Extracted page text data:
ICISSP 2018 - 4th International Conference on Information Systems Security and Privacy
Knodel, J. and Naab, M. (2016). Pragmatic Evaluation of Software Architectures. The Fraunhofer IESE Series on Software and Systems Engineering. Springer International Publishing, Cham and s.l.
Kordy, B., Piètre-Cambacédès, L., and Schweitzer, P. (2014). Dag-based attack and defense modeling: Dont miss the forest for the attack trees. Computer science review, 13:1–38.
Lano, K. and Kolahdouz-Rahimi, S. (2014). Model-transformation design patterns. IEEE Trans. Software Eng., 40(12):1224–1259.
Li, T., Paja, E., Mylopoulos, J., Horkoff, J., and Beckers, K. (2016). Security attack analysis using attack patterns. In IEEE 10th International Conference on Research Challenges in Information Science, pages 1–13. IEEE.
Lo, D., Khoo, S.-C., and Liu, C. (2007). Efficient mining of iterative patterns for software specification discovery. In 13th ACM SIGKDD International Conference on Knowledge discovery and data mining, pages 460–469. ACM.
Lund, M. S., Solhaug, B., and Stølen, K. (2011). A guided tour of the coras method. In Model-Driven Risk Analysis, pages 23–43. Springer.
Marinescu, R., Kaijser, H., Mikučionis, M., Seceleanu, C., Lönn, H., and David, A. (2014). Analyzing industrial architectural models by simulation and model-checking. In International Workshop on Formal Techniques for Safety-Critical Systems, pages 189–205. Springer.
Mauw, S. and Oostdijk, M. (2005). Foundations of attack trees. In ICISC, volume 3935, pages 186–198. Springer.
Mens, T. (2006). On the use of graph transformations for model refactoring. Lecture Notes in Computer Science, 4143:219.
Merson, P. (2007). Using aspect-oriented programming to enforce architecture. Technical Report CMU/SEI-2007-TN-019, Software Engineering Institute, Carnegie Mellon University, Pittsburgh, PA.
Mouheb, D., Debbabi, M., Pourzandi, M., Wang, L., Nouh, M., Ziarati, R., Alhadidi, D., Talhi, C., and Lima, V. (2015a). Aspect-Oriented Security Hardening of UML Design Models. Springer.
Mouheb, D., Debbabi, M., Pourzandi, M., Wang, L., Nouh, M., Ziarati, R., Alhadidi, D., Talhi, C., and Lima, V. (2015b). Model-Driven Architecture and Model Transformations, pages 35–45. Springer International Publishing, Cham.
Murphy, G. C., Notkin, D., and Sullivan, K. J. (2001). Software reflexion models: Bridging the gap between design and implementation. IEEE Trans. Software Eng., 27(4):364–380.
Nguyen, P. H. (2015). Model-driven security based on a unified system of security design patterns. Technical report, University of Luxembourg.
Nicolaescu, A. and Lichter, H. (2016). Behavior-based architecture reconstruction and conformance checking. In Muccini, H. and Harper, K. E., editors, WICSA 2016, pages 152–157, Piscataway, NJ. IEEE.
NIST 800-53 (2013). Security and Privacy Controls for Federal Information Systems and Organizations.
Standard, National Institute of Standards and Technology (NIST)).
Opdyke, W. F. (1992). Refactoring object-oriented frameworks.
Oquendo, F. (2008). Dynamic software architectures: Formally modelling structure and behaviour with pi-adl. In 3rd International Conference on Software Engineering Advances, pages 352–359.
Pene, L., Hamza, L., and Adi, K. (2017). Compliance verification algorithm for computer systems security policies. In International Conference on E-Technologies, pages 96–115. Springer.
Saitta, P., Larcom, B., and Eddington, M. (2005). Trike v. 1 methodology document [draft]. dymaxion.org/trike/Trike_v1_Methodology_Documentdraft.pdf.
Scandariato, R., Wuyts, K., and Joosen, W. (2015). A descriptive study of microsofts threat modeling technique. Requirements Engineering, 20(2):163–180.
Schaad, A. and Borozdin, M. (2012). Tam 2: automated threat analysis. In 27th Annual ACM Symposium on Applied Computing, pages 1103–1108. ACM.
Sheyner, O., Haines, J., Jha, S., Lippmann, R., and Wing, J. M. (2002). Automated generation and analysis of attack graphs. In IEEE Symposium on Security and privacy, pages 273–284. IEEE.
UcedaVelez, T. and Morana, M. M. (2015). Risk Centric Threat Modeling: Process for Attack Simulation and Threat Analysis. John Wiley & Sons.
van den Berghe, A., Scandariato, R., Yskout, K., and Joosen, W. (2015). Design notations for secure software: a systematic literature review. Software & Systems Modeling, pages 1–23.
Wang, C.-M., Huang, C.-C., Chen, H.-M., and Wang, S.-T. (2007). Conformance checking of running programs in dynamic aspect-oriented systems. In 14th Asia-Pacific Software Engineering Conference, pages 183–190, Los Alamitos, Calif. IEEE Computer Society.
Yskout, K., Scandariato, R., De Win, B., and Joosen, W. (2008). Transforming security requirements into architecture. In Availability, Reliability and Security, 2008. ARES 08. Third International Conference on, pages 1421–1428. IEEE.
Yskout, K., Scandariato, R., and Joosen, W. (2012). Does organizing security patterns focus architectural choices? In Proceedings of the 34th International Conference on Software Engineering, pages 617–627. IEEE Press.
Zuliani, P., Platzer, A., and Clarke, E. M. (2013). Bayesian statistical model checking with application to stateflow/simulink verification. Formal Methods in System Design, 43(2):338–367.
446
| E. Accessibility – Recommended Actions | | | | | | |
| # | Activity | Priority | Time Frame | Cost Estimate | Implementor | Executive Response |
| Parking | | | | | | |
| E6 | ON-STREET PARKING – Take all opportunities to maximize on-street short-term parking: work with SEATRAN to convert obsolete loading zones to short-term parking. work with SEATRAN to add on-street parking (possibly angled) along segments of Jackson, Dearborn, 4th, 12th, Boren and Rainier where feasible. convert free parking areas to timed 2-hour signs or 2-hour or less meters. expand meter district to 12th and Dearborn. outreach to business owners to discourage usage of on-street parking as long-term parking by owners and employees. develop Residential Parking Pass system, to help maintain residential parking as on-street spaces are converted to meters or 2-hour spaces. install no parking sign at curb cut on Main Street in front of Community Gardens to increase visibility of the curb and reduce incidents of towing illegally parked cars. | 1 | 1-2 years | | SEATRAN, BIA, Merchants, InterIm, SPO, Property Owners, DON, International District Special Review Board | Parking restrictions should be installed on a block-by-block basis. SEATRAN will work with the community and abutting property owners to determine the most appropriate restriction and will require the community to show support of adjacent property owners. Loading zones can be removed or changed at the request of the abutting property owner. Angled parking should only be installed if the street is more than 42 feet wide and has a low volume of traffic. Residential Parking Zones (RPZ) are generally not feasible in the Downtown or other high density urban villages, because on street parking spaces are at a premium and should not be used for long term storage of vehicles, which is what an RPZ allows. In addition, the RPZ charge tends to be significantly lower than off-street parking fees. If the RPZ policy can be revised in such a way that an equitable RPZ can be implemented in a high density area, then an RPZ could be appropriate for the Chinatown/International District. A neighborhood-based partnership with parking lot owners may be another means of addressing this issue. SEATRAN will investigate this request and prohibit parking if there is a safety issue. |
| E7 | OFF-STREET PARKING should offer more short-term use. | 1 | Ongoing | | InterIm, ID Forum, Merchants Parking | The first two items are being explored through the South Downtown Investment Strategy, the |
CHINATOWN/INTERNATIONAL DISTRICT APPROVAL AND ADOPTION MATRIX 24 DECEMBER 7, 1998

[Task requirements]:
This exercise calls for every record above to be written out again exactly.

[Solution below]:
ICISSP 2018 - 4th International Conference on Information Systems Security and Privacy
Knodel, J. and Naab, M. (2016). Pragmatic Evaluation of Software Architectures. The Fraunhofer IESE Series on Software and Systems Engineering. Springer International Publishing, Cham and s.l.
Kordy, B., Piètre-Cambacédès, L., and Schweitzer, P. (2014). Dag-based attack and defense modeling: Dont miss the forest for the attack trees. Computer science review, 13:1–38.
Lano, K. and Kolahdouz-Rahimi, S. (2014). Model-transformation design patterns. IEEE Trans. Software Eng., 40(12):1224–1259.
Li, T., Paja, E., Mylopoulos, J., Horkoff, J., and Beckers, K. (2016). Security attack analysis using attack patterns. In IEEE 10th International Conference on Research Challenges in Information Science, pages 1–13. IEEE.
Lo, D., Khoo, S.-C., and Liu, C. (2007). Efficient mining of iterative patterns for software specification discovery. In 13th ACM SIGKDD International Conference on Knowledge discovery and data mining, pages 460–469. ACM.
Lund, M. S., Solhaug, B., and Stølen, K. (2011). A guided tour of the coras method. In Model-Driven Risk Analysis, pages 23–43. Springer.
Marinescu, R., Kaijser, H., Mikučionis, M., Seceleanu, C., Lönn, H., and David, A. (2014). Analyzing industrial architectural models by simulation and model-checking. In International Workshop on Formal Techniques for Safety-Critical Systems, pages 189–205. Springer.
Mauw, S. and Oostdijk, M. (2005). Foundations of attack trees. In ICISC, volume 3935, pages 186–198. Springer.
Mens, T. (2006). On the use of graph transformations for model refactoring. Lecture Notes in Computer Science, 4143:219.
Merson, P. (2007). Using aspect-oriented programming to enforce architecture. Technical Report CMU/SEI-2007-TN-019, Software Engineering Institute, Carnegie Mellon University, Pittsburgh, PA.
Mouheb, D., Debbabi, M., Pourzandi, M., Wang, L., Nouh, M., Ziarati, R., Alhadidi, D., Talhi, C., and Lima, V. (2015a). Aspect-Oriented Security Hardening of UML Design Models. Springer.
Mouheb, D., Debbabi, M., Pourzandi, M., Wang, L., Nouh, M., Ziarati, R., Alhadidi, D., Talhi, C., and Lima, V. (2015b). Model-Driven Architecture and Model Transformations, pages 35–45. Springer International Publishing, Cham.
Murphy, G. C., Notkin, D., and Sullivan, K. J. (2001). Software reflexion models: Bridging the gap between design and implementation. IEEE Trans. Software Eng., 27(4):364–380.
Nguyen, P. H. (2015). Model-driven security based on a unified system of security design patterns. Technical report, University of Luxembourg.
Nicolaescu, A. and Lichter, H. (2016). Behavior-based architecture reconstruction and conformance checking. In Muccini, H. and Harper, K. E., editors, WICSA 2016, pages 152–157, Piscataway, NJ. IEEE.
NIST 800-53 (2013). Security and Privacy Controls for Federal Information Systems and Organizations.
Standard, National Institute of Standards and Technology (NIST)).
Opdyke, W. F. (1992). Refactoring object-oriented frameworks.
Oquendo, F. (2008). Dynamic software architectures: Formally modelling structure and behaviour with pi-adl. In 3rd International Conference on Software Engineering Advances, pages 352–359.
Pene, L., Hamza, L., and Adi, K. (2017). Compliance verification algorithm for computer systems security policies. In International Conference on E-Technologies, pages 96–115. Springer.
Saitta, P., Larcom, B., and Eddington, M. (2005). Trike v. 1 methodology document [draft]. dymaxion.org/trike/Trike_v1_Methodology_Documentdraft.pdf.
Scandariato, R., Wuyts, K., and Joosen, W. (2015). A descriptive study of microsofts threat modeling technique. Requirements Engineering, 20(2):163–180.
Schaad, A. and Borozdin, M. (2012). Tam 2: automated threat analysis. In 27th Annual ACM Symposium on Applied Computing, pages 1103–1108. ACM.
Sheyner, O., Haines, J., Jha, S., Lippmann, R., and Wing, J. M. (2002). Automated generation and analysis of attack graphs. In IEEE Symposium on Security and privacy, pages 273–284. IEEE.
UcedaVelez, T. and Morana, M. M. (2015). Risk Centric Threat Modeling: Process for Attack Simulation and Threat Analysis. John Wiley & Sons.
van den Berghe, A., Scandariato, R., Yskout, K., and Joosen, W. (2015). Design notations for secure software: a systematic literature review. Software & Systems Modeling, pages 1–23.
Wang, C.-M., Huang, C.-C., Chen, H.-M., and Wang, S.-T. (2007). Conformance checking of running programs in dynamic aspect-oriented systems. In 14th Asia-Pacific Software Engineering Conference, pages 183–190, Los Alamitos, Calif. IEEE Computer Society.
Yskout, K., Scandariato, R., De Win, B., and Joosen, W. (2008). Transforming security requirements into architecture. In Availability, Reliability and Security, 2008. ARES 08. Third International Conference on, pages 1421–1428. IEEE.
Yskout, K., Scandariato, R., and Joosen, W. (2012). Does organizing security patterns focus architectural choices? In Proceedings of the 34th International Conference on Software Engineering, pages 617–627. IEEE Press.
Zuliani, P., Platzer, A., and Clarke, E. M. (2013). Bayesian statistical model checking with application to stateflow/simulink verification. Formal Methods in System Design, 43(2):338–367.
446
| E. Accessibility – Recommended Actions | | | | | | |
| # | Activity | Priority | Time Frame | Cost Estimate | Implementor | Executive Response |
| Parking | | | | | | |
| E6 | ON-STREET PARKING – Take all opportunities to maximize on-street short-term parking: work with SEATRAN to convert obsolete loading zones to short-term parking. work with SEATRAN to add on-street parking (possibly angled) along segments of Jackson, Dearborn, 4th, 12th, Boren and Rainier where feasible. convert free parking areas to timed 2-hour signs or 2-hour or less meters. expand meter district to 12th and Dearborn. outreach to business owners to discourage usage of on-street parking as long-term parking by owners and employees. develop Residential Parking Pass system, to help maintain residential parking as on-street spaces are converted to meters or 2-hour spaces. install no parking sign at curb cut on Main Street in front of Community Gardens to increase visibility of the curb and reduce incidents of towing illegally parked cars. | 1 | 1-2 years | | SEATRAN, BIA, Merchants, InterIm, SPO, Property Owners, DON, International District Special Review Board | Parking restrictions should be installed on a block-by-block basis. SEATRAN will work with the community and abutting property owners to determine the most appropriate restriction and will require the community to show support of adjacent property owners. Loading zones can be removed or changed at the request of the abutting property owner. Angled parking should only be installed if the street is more than 42 feet wide and has a low volume of traffic. Residential Parking Zones (RPZ) are generally not feasible in the Downtown or other high density urban villages, because on street parking spaces are at a premium and should not be used for long term storage of vehicles, which is what an RPZ allows. In addition, the RPZ charge tends to be significantly lower than off-street parking fees. If the RPZ policy can be revised in such a way that an equitable RPZ can be implemented in a high density area, then an RPZ could be appropriate for the Chinatown/International District. A neighborhood-based partnership with parking lot owners may be another means of addressing this issue. SEATRAN will investigate this request and prohibit parking if there is a safety issue. |
| E7 | OFF-STREET PARKING should offer more short-term use. | 1 | Ongoing | | InterIm, ID Forum, Merchants Parking | The first two items are being explored through the South Downtown Investment Strategy, the |
CHINATOWN/INTERNATIONAL DISTRICT APPROVAL AND ADOPTION MATRIX 24 DECEMBER 7, 1998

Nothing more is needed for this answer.